- _Request_
Count the lines of the data that contain the string "longitude", with case counting, and give only the number.

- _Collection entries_
== == ==
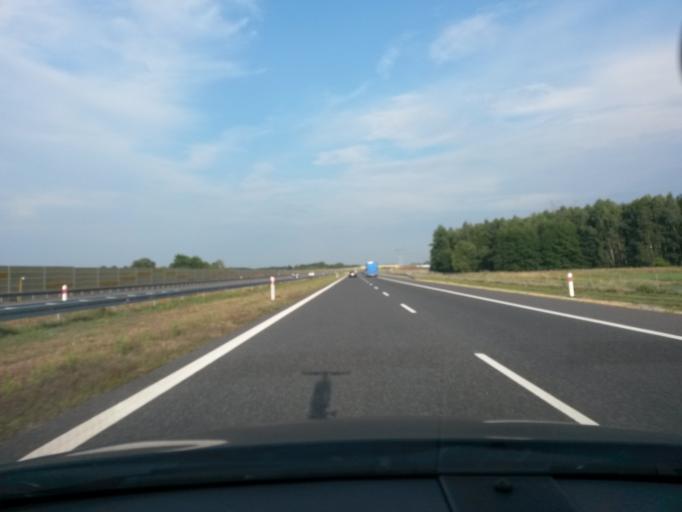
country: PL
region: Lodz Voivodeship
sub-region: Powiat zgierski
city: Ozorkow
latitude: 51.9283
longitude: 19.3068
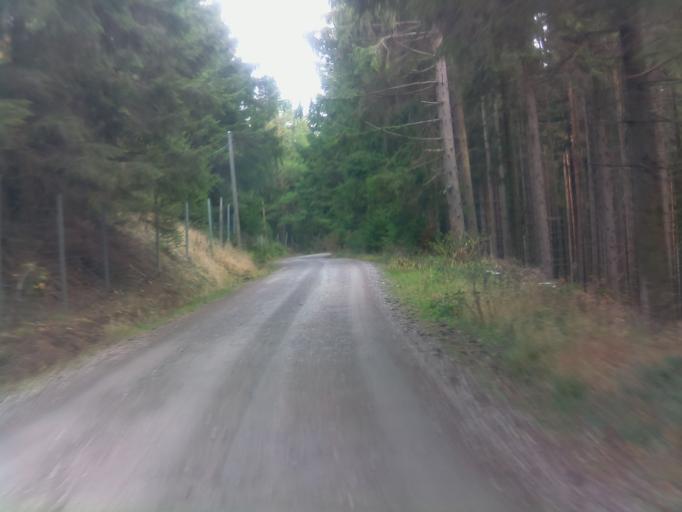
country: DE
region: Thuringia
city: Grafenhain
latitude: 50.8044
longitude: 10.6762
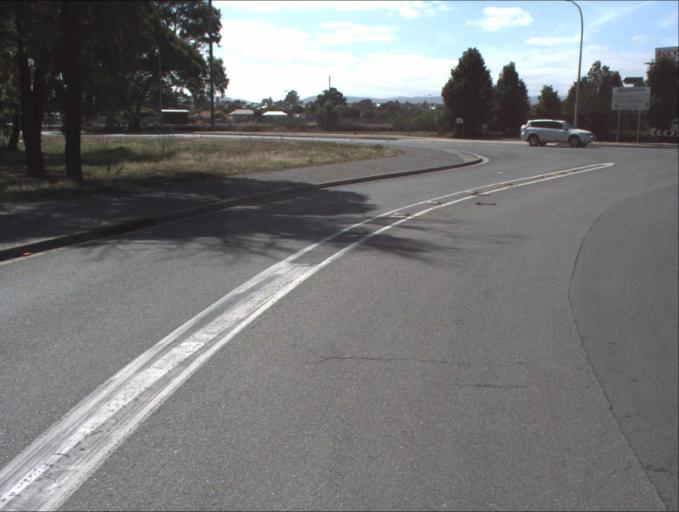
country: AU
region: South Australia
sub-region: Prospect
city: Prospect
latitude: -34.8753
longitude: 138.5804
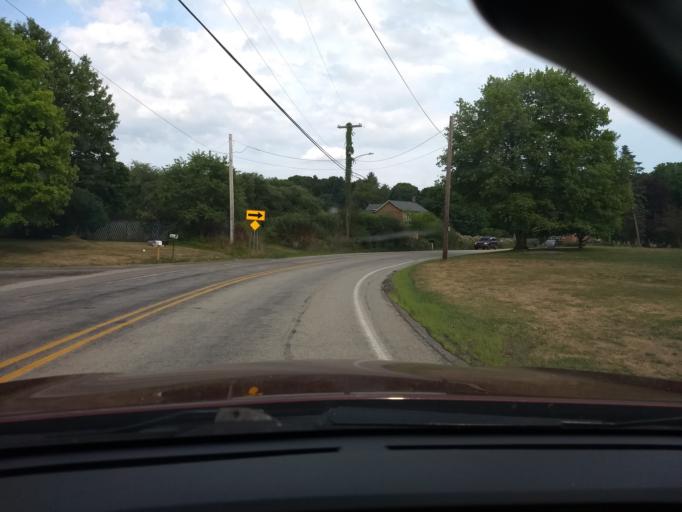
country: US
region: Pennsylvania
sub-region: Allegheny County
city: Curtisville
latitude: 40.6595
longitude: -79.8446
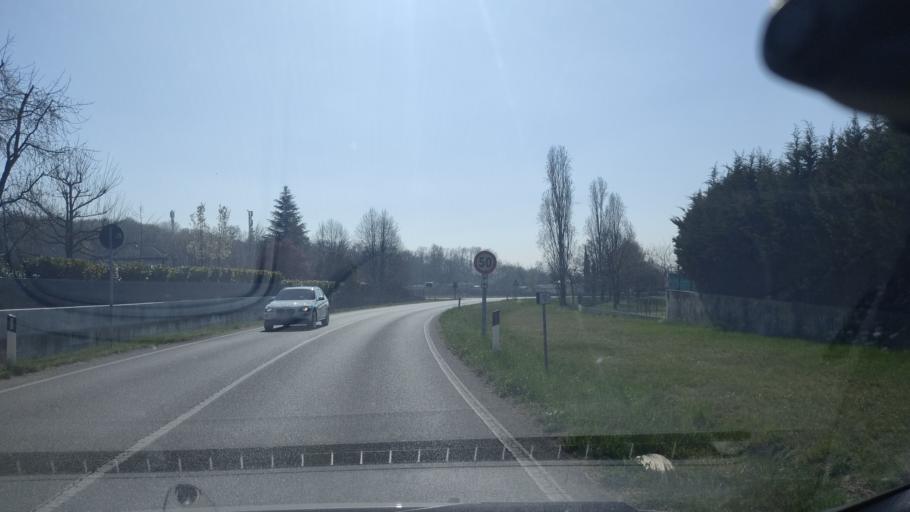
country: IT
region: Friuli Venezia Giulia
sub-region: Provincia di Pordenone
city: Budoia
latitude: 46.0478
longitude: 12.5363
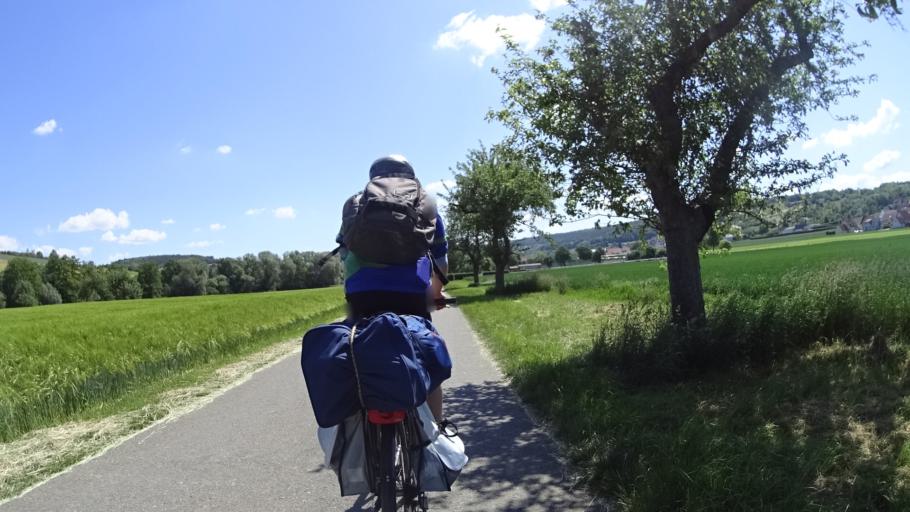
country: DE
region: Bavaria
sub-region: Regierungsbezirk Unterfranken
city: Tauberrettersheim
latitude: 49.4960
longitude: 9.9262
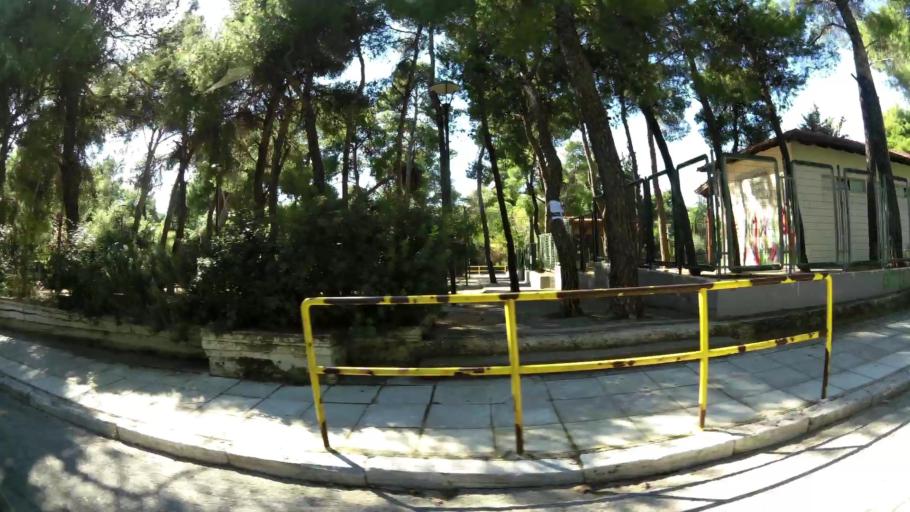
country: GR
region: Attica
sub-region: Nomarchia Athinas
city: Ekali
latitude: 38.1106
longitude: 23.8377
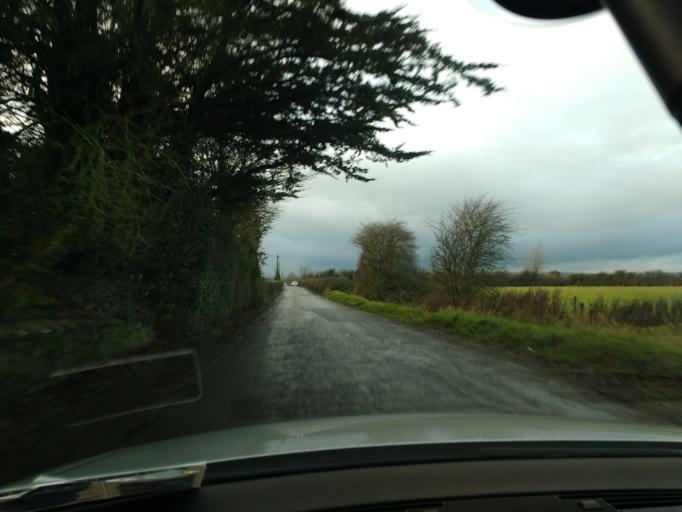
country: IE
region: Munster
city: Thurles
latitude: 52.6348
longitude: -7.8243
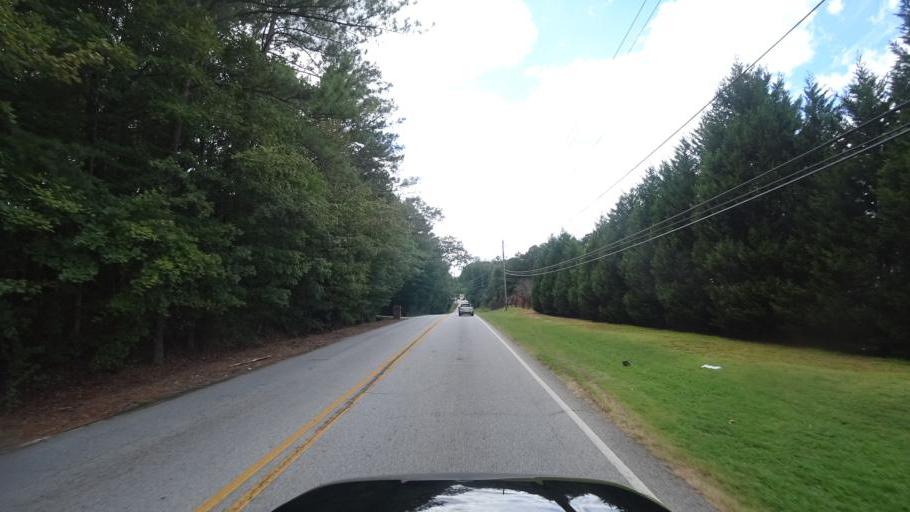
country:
== == ==
- _Task output_
8